Antidepresanlar ile tedavi, vücudun depresyona karşı inflamatuar yanıtını tersine çevirmeye yardımcı olabilir. Halaris, "Depresyon ve ilişkili kaygıyı rahatlatıyorlar" diye işaret ediyor. "Bu nedenle, kardiyovasküler hastalık geliştirme riski, tamamen ortadan kaldırılmadığı takdirde azalmaktadır."

Bu özellikle önemlidir çünkü klinik depresyon genellikle insanların erken yaşlarında, yirmilerinde ve otuzlu yaşların başında gelişir. Depresyonun erken teşhis edilmesi ve tedavi edilmesi yaşamın ilerleyen dönemlerinde kalp hastalığının önlenmesine yardımcı olabilir, Halaris'e dikkat çeker.

Psikokardiyolojinin Yeni Rolü

Kalp hastalıkları ve depresyon arasındaki bağlantıyı ele almadaki zorluk, doktorların sıklıkla tecrit altında çalışmasıdır: Psikiyatristler depresyonu tedavi eder ve kardiyologlar kalp hastalığını tedavi ederler.
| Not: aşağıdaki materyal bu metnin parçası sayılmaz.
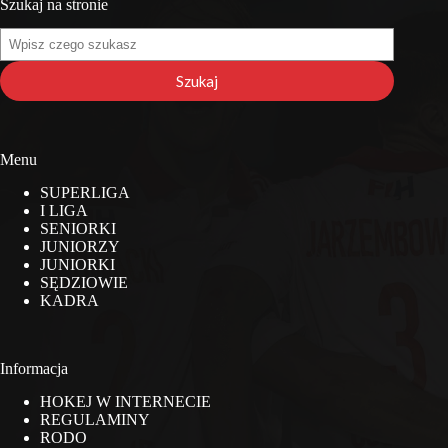
Szukaj na stronie
Szukaj
na
stronie
Szukaj
Menu
SUPERLIGA
I LIGA
SENIORKI
JUNIORZY
JUNIORKI
SĘDZIOWIE
KADRA
Informacja
HOKEJ W INTERNECIE
REGULAMINY
RODO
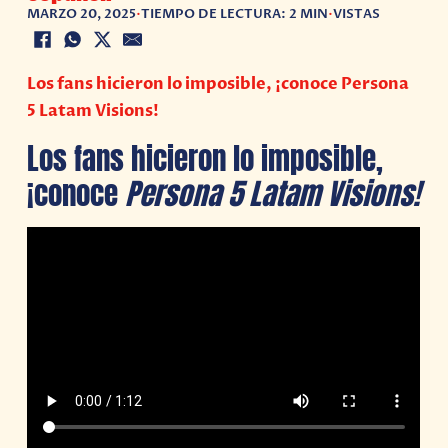
MARZO 20, 2025
•
TIEMPO DE LECTURA: 2 MIN
•
VISTAS
Los fans hicieron lo imposible, ¡conoce Persona
5 Latam Visions!
Los fans hicieron lo imposible,
¡conoce
Persona 5 Latam Visions!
Halaris bu değişimi görmek ister. Kasım 2012'de, Yunanistan'ın Atina kentinde düzenlenen Dünya Psikiyatri Birliği ve Uluslararası Nöropsikiyatri Birliği'nin ortak kongresinde, yeni bir psikokimya alt dalının oluşturulmasını resmi olarak öneren ilk kişi oldu. Halaris'e göre, alt uzmanlık aşağıdakilere yol açacaktır:

  • Psikiyatristler ve kardiyologlar arasında daha yakın çalışma ilişkileri
  • Psikiyatri hastalarında kalp hastalığı riskinin erken tespiti ve tedavisi için gerekli eğitim ve uzmanlık ile multidisipliner ekiplerin oluşturulması ve teşhisi Kalp hastalığı olanlarda depresyon
  • Psikiyatrik bozukluğu olan kalp hastalarında ilaçların doğru kullanımı konusunda doktorlar için sürekli eğitim

Kalp hastalığı ve depresyon dünyanın önde gelen sağlık sorunlarından ikisi olup, Halaris bir psikokyolojiye işaret etmektedir. alt uzmanlık hem büyük sağlık sorunlarının üstesinden gelmeye yardımcı olur.

“İki uzmanın el ele çalışmasına ihtiyacımız var” diyor. "Bu kavramı koordine ederek ve bu alt uzmanlık için eğitim programları geliştirerek, hayatları kurtaracağız ve sağlık hizmetleri maliyetlerini azaltacağız. Nasıl göründüğüne bakılmaksızın kazan-kazan durumu."

Halaris, hevesli olduğunu söyledi. teklifine cevap. Resmi bir alt uzmanlık eğitim programını başlatmak için henüz çok erken olmasına rağmen, psikiyatristler ve kardiyologlar ekiplerinin bir araya gelerek kendi uygulamalarında, hastanelerinde ve tıpta kardiyoloji, iç hastalıkları, psikiyatri ve psikolojiyi temsil eden multidisipliner ekipler oluşturmasını istediğini söyledi. Bu koşulların karmaşıklığına yönelik programlar geliştirmek amacıyla merkezler.